(SELECTED PASSAGE):
▬▬▬
Big Village believes the subscription market is ripe for innovation for two reasons: 

1. The category is still evolving and remains highly fragmented.

Given its rapid growth, the category is not well defined and won’t have a clear category segmentation for some time. This is a benefit for innovation as the underlying emotions and use cases customers are now creating provides white space territories that can be actioned when marketers and product developers look beyond the boundaries of their own categories.

2. The category has plenty of barriers and pain points to overcome.

Innovation will fail without solving real customer pain. There are pain points across the broader subscription category, as well within existing subscriptions. Looking at the pain points within the customer journey for existing subscriptions, alongside identifying white space opportunities in the evolving subscriptions category will accelerate growth of any brand.

There is a need for subscriptions and the business model is not going away. Companies need to rethink how customers define value, relevancy and convenience as these needs change over time. The key is to find the insights that bring all three needs together from a customer perspective in this $1.5 trillion category.

How Many Subscriptions are too Many? 

Subscriptions are now being leveraged for different types of customer category needs, including food, entertainment, clothing, fitness and even self-care. About 70% of customers have between 2-5 categories of subscriptions services across a wide range of products. The largest shares of subscriptions are driven by entertainment (74%), mobile phones (58%) and music (44%), followed by food delivery (25%). Customers are actively cancelling subscriptions, with 34% indicating they have cancelled a subscription in the past 3 months and unsurprisingly, the top cancellations align with the top subscription categories.
▬▬▬
(ENTRIES):

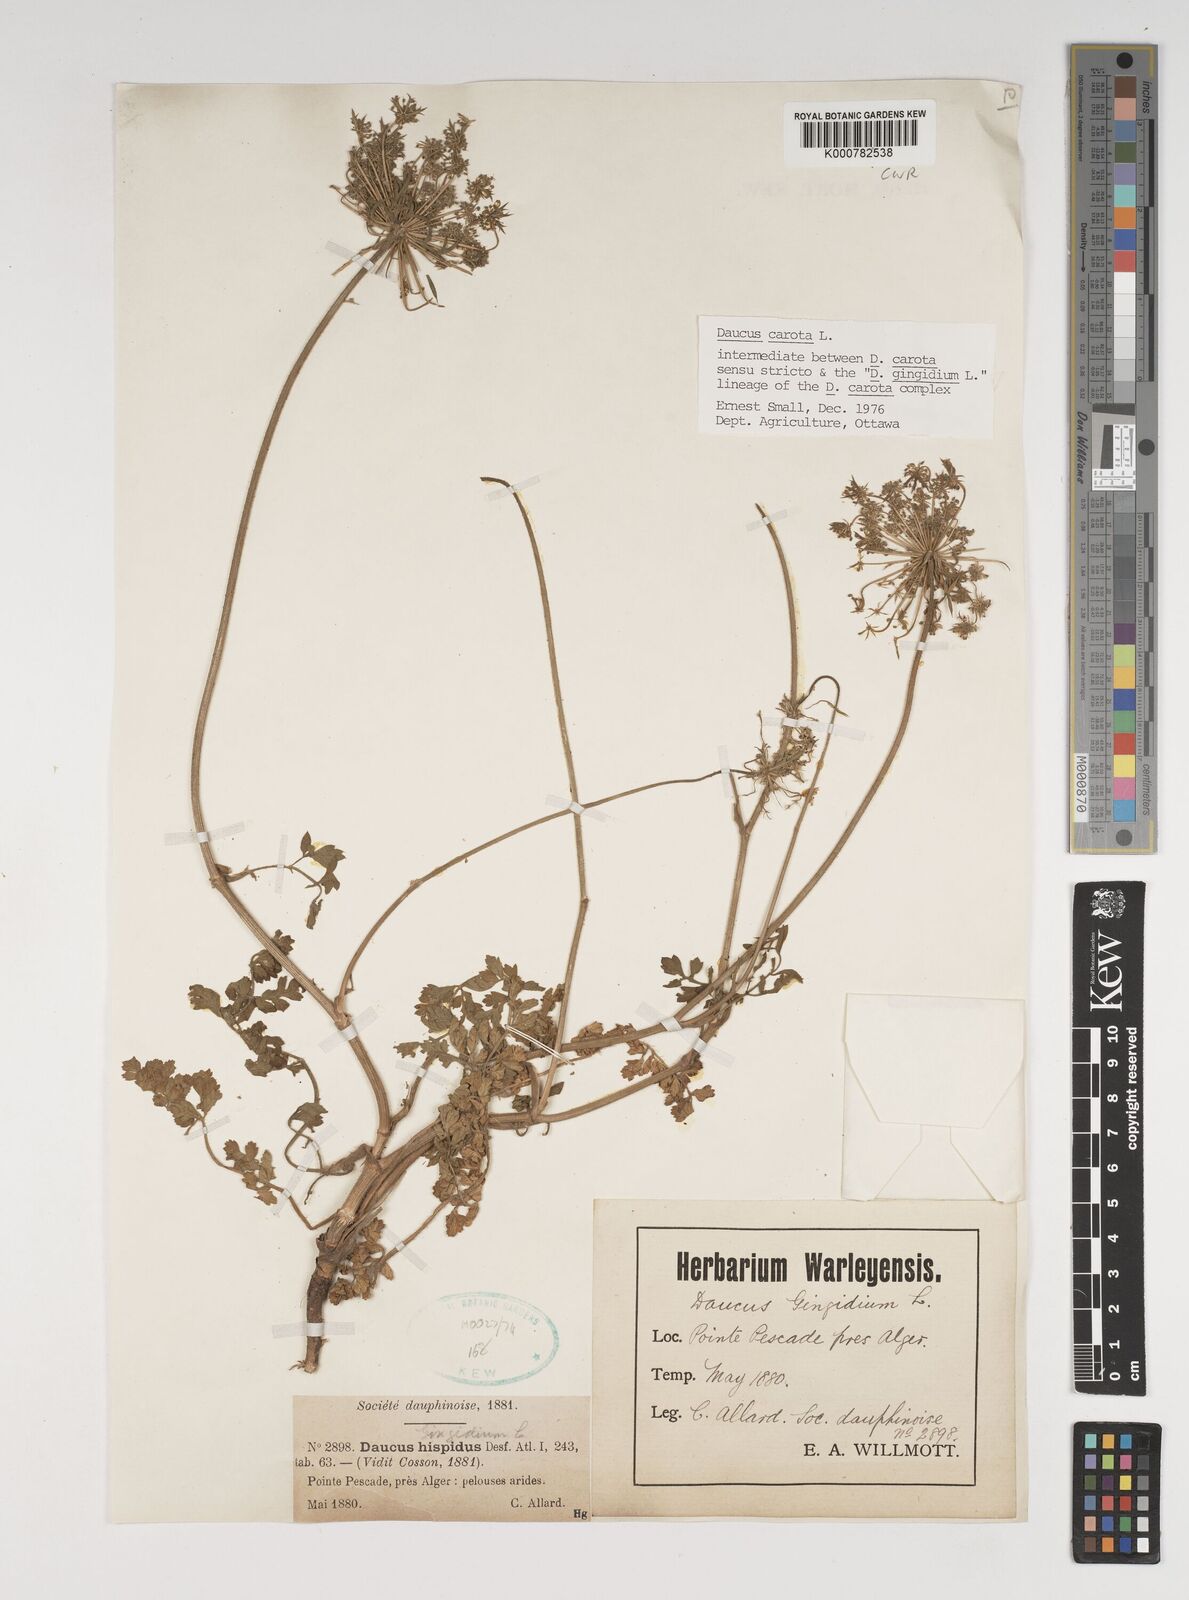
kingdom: Plantae
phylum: Tracheophyta
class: Magnoliopsida
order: Apiales
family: Apiaceae
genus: Daucus
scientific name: Daucus carota
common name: Wild carrot
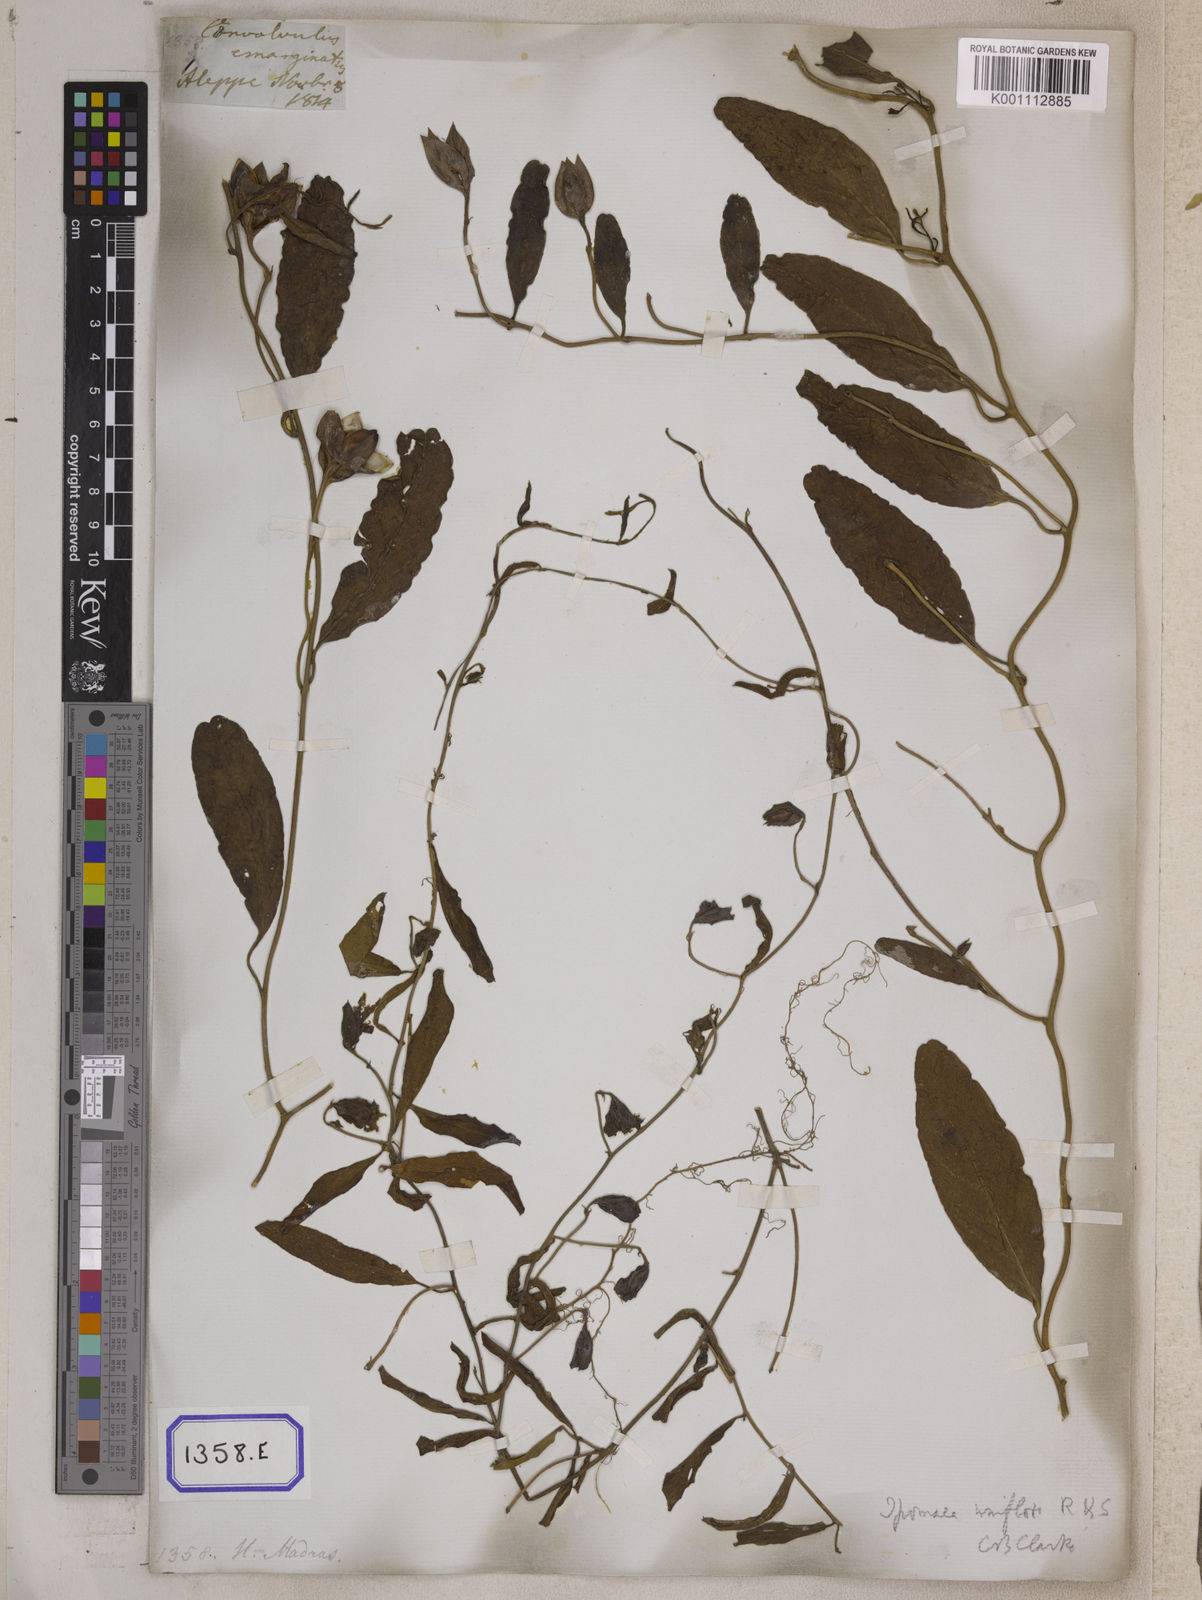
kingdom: Plantae
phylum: Tracheophyta
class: Magnoliopsida
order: Solanales
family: Convolvulaceae
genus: Aniseia
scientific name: Aniseia martinicensis
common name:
▬▬▬
(TASKS TO CARRY OUT):
1. Answer these from the subscription market text:
(a) How many reasons does Big Village give for the subscription market being ripe for innovation?
(b) What dollar size does the text give for the subscription category?
(c) What share of customers say they cancelled a subscription in the past 3 months?
2. From the subscription market text, list each subscription category that has a percentage share, with its figure.
3. Write the next part of the subscription market text, starting after its final sentence.
The data were taken from a different source than the subscription market text.

(FINAL RESULTS):
1.
(a) Two
(b) $1.5 trillion
(c) 34%

2.
- Entertainment (74%)
- Mobile phones (58%)
- Music (44%)
- Food delivery (25%)

3.
Big Village is finding that many companies are not looking at the business risk of customers having too many subscriptions. The subscription model is the one tool in a company’s strategy that can develop or tap into habitual behavior to provide regular passive revenue once someone subscribes. As a result, many businesses have developed strategic plans for building more subscription use cases through category expansion. The end goal is to enhance retention and capture a bigger share of wallet. This is why we see new subscriptions launched almost every week.

At Big Village we know more is not necessarily better, and a focused strategy will lead to stronger brands and better revenue. The top important factors in customers subscribing are value for money (62%) followed by having relevant content (59%) and products (57%). The best way to keep customers interested is to focus on specific relevant content and products among key subscriber segments to drive retention and not just become another Amazon.

Redefining the Subscription Market 

Designing subscriptions for customer needs is part of the uphill battle to retain a subscription base among a large competitive set. Customers no longer distinguish between different types of subscriptions.